◆ DATA
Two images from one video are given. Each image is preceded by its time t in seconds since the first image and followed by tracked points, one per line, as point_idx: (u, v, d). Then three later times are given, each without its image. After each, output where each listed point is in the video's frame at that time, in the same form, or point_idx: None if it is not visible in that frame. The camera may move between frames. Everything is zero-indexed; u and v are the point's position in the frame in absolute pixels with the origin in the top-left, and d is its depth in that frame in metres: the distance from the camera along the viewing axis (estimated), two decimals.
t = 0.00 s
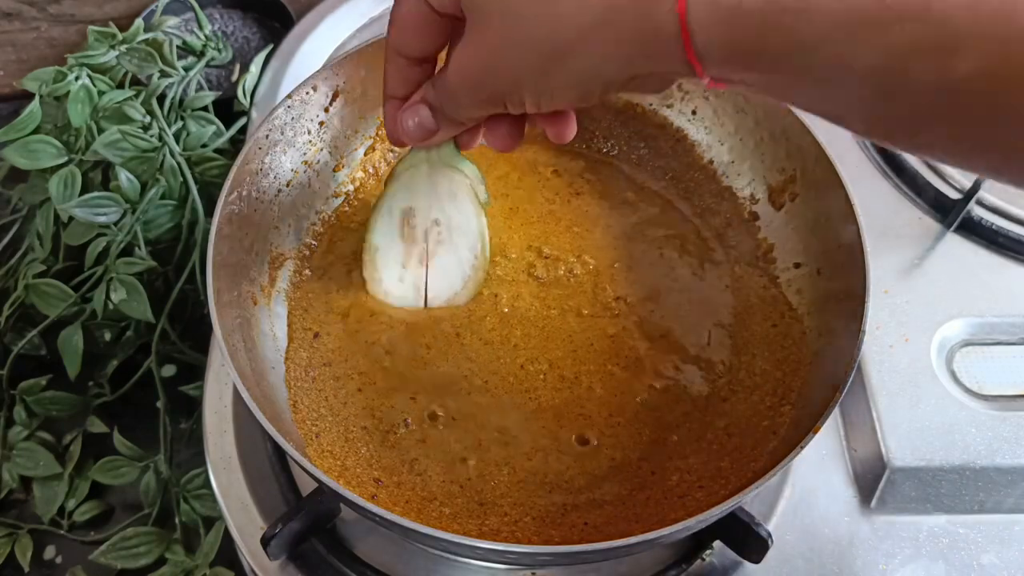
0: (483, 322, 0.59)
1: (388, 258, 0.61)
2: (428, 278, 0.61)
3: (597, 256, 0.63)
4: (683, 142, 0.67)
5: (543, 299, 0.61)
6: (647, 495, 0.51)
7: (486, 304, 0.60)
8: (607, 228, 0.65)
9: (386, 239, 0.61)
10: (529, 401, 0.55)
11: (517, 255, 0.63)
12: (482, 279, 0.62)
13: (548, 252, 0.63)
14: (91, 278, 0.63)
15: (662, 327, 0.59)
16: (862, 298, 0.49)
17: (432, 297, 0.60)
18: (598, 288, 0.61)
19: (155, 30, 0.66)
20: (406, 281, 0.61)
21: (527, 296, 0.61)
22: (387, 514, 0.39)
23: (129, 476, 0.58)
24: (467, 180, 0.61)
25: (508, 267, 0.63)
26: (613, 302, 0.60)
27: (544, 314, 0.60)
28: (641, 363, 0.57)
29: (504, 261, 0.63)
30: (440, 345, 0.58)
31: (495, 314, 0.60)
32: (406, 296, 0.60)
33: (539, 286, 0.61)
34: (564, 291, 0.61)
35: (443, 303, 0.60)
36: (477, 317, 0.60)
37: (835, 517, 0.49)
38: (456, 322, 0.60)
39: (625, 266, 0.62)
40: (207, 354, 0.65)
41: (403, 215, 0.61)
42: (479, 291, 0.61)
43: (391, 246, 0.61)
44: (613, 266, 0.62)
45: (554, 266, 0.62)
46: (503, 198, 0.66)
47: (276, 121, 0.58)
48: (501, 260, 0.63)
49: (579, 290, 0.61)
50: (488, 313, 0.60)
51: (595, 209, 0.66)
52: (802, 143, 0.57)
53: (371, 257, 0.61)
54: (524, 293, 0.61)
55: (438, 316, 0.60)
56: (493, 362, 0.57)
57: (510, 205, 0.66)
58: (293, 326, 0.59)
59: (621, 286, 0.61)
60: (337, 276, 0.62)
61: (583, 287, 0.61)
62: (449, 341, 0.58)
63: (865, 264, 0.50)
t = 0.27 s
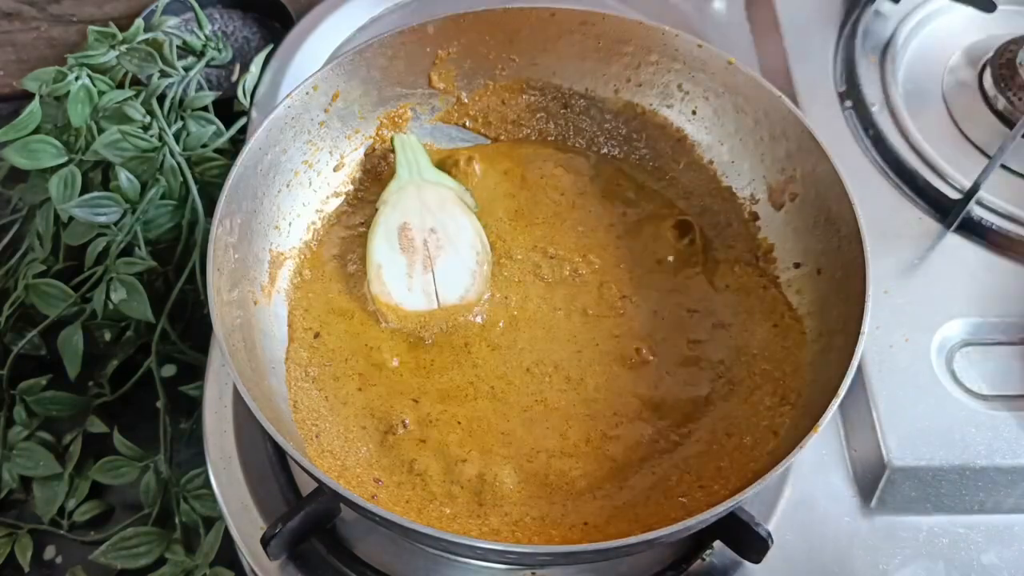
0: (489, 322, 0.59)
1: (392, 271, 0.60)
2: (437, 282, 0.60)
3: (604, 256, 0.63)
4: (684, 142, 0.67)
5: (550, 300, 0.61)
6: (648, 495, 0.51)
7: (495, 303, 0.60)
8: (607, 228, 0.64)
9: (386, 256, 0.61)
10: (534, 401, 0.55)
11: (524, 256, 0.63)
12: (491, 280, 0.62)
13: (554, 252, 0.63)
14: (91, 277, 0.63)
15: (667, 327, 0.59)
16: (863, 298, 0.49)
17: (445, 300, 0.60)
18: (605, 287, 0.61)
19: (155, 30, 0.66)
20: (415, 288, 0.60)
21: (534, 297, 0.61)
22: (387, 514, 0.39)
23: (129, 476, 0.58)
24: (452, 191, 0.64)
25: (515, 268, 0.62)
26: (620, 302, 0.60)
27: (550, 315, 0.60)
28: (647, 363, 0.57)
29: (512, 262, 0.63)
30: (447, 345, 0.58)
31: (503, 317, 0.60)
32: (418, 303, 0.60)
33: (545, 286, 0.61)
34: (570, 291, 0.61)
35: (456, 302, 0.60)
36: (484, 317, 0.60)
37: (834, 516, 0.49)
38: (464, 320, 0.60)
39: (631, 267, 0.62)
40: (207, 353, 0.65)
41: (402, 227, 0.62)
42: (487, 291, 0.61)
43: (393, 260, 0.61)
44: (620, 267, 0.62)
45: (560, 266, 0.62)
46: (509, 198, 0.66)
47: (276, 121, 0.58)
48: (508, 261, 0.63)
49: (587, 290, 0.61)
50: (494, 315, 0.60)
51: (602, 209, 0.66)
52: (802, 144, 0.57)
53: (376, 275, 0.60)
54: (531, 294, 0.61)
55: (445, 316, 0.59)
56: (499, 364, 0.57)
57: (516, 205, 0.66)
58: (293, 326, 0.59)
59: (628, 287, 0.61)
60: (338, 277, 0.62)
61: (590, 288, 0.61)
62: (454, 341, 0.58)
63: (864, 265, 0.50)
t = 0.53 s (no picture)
0: (491, 322, 0.59)
1: (393, 270, 0.61)
2: (438, 282, 0.60)
3: (606, 257, 0.63)
4: (684, 142, 0.67)
5: (551, 300, 0.61)
6: (648, 495, 0.52)
7: (497, 303, 0.60)
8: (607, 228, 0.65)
9: (387, 254, 0.61)
10: (536, 402, 0.55)
11: (526, 256, 0.63)
12: (494, 281, 0.62)
13: (556, 252, 0.63)
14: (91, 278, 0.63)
15: (669, 327, 0.59)
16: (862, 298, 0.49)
17: (445, 299, 0.60)
18: (608, 288, 0.61)
19: (155, 30, 0.66)
20: (416, 287, 0.60)
21: (536, 297, 0.61)
22: (387, 514, 0.39)
23: (129, 476, 0.58)
24: (456, 194, 0.64)
25: (517, 269, 0.62)
26: (623, 303, 0.60)
27: (551, 315, 0.60)
28: (648, 364, 0.57)
29: (514, 263, 0.63)
30: (449, 345, 0.58)
31: (505, 318, 0.60)
32: (419, 303, 0.60)
33: (547, 287, 0.61)
34: (572, 291, 0.61)
35: (456, 302, 0.60)
36: (487, 318, 0.60)
37: (834, 516, 0.49)
38: (466, 322, 0.59)
39: (633, 267, 0.62)
40: (207, 353, 0.65)
41: (404, 228, 0.62)
42: (490, 292, 0.61)
43: (394, 259, 0.61)
44: (622, 267, 0.62)
45: (561, 266, 0.62)
46: (511, 198, 0.66)
47: (276, 121, 0.59)
48: (510, 262, 0.63)
49: (589, 291, 0.61)
50: (496, 315, 0.60)
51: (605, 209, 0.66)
52: (802, 144, 0.57)
53: (377, 273, 0.60)
54: (534, 294, 0.61)
55: (446, 316, 0.59)
56: (500, 364, 0.57)
57: (519, 205, 0.66)
58: (293, 326, 0.59)
59: (631, 288, 0.61)
60: (338, 277, 0.62)
61: (591, 288, 0.61)
62: (456, 341, 0.58)
63: (864, 265, 0.50)
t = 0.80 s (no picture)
0: (492, 322, 0.59)
1: (394, 270, 0.61)
2: (438, 282, 0.60)
3: (607, 257, 0.63)
4: (684, 142, 0.67)
5: (552, 300, 0.61)
6: (648, 495, 0.51)
7: (497, 303, 0.60)
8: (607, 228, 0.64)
9: (389, 254, 0.61)
10: (537, 402, 0.55)
11: (527, 257, 0.63)
12: (495, 282, 0.62)
13: (557, 253, 0.63)
14: (91, 278, 0.63)
15: (670, 328, 0.59)
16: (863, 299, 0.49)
17: (445, 299, 0.60)
18: (608, 288, 0.61)
19: (155, 30, 0.66)
20: (417, 287, 0.60)
21: (537, 297, 0.61)
22: (386, 514, 0.39)
23: (129, 476, 0.58)
24: (457, 195, 0.64)
25: (518, 269, 0.62)
26: (624, 303, 0.60)
27: (552, 315, 0.60)
28: (648, 364, 0.57)
29: (515, 263, 0.63)
30: (450, 345, 0.58)
31: (506, 318, 0.60)
32: (419, 302, 0.60)
33: (548, 287, 0.61)
34: (572, 291, 0.61)
35: (457, 302, 0.60)
36: (487, 318, 0.60)
37: (834, 516, 0.49)
38: (467, 322, 0.59)
39: (634, 267, 0.62)
40: (207, 354, 0.65)
41: (405, 228, 0.62)
42: (491, 292, 0.61)
43: (395, 259, 0.61)
44: (623, 268, 0.62)
45: (562, 266, 0.62)
46: (512, 198, 0.66)
47: (276, 121, 0.58)
48: (510, 262, 0.63)
49: (590, 291, 0.61)
50: (497, 315, 0.60)
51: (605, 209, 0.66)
52: (802, 144, 0.57)
53: (377, 272, 0.60)
54: (534, 294, 0.61)
55: (447, 316, 0.59)
56: (501, 364, 0.57)
57: (519, 205, 0.66)
58: (293, 326, 0.59)
59: (632, 288, 0.61)
60: (338, 277, 0.62)
61: (592, 287, 0.61)
62: (457, 341, 0.58)
63: (864, 265, 0.50)
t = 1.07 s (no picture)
0: (492, 323, 0.59)
1: (394, 270, 0.61)
2: (439, 282, 0.60)
3: (607, 258, 0.63)
4: (684, 142, 0.67)
5: (552, 301, 0.61)
6: (648, 496, 0.51)
7: (498, 303, 0.60)
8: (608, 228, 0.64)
9: (389, 254, 0.61)
10: (538, 402, 0.55)
11: (527, 257, 0.63)
12: (495, 282, 0.62)
13: (557, 253, 0.63)
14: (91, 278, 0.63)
15: (670, 328, 0.59)
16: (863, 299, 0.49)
17: (445, 299, 0.60)
18: (609, 289, 0.61)
19: (155, 30, 0.66)
20: (417, 287, 0.60)
21: (538, 297, 0.61)
22: (386, 514, 0.39)
23: (129, 476, 0.58)
24: (458, 196, 0.64)
25: (519, 269, 0.62)
26: (625, 303, 0.60)
27: (553, 315, 0.60)
28: (648, 364, 0.57)
29: (516, 263, 0.63)
30: (450, 345, 0.58)
31: (506, 318, 0.60)
32: (418, 302, 0.60)
33: (548, 287, 0.61)
34: (572, 291, 0.61)
35: (457, 302, 0.60)
36: (488, 318, 0.60)
37: (835, 516, 0.49)
38: (467, 322, 0.59)
39: (634, 267, 0.62)
40: (207, 354, 0.65)
41: (406, 228, 0.62)
42: (491, 292, 0.61)
43: (396, 259, 0.61)
44: (623, 268, 0.62)
45: (562, 266, 0.62)
46: (512, 198, 0.66)
47: (276, 121, 0.58)
48: (510, 263, 0.63)
49: (590, 291, 0.61)
50: (497, 316, 0.60)
51: (605, 209, 0.66)
52: (803, 144, 0.57)
53: (378, 272, 0.60)
54: (535, 295, 0.61)
55: (447, 316, 0.59)
56: (502, 364, 0.57)
57: (520, 205, 0.66)
58: (293, 326, 0.59)
59: (632, 289, 0.61)
60: (338, 277, 0.62)
61: (592, 287, 0.61)
62: (457, 341, 0.58)
63: (865, 265, 0.50)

◆ TASK DIRECTIONS
Above are the records. Print exactly, and only, the lines from the line with "29: (512, 262, 0.63)" to the line with "54: (531, 294, 0.61)", both inclusive.

◆ OUTPUT
29: (512, 262, 0.63)
30: (447, 345, 0.58)
31: (503, 317, 0.60)
32: (418, 303, 0.60)
33: (545, 286, 0.61)
34: (570, 291, 0.61)
35: (456, 302, 0.60)
36: (484, 317, 0.60)
37: (834, 516, 0.49)
38: (464, 320, 0.60)
39: (631, 267, 0.62)
40: (207, 353, 0.65)
41: (402, 227, 0.62)
42: (487, 291, 0.61)
43: (393, 260, 0.61)
44: (620, 267, 0.62)
45: (560, 266, 0.62)
46: (509, 198, 0.66)
47: (276, 121, 0.58)
48: (508, 261, 0.63)
49: (587, 290, 0.61)
50: (494, 315, 0.60)
51: (602, 209, 0.66)
52: (802, 144, 0.57)
53: (376, 275, 0.60)
54: (531, 294, 0.61)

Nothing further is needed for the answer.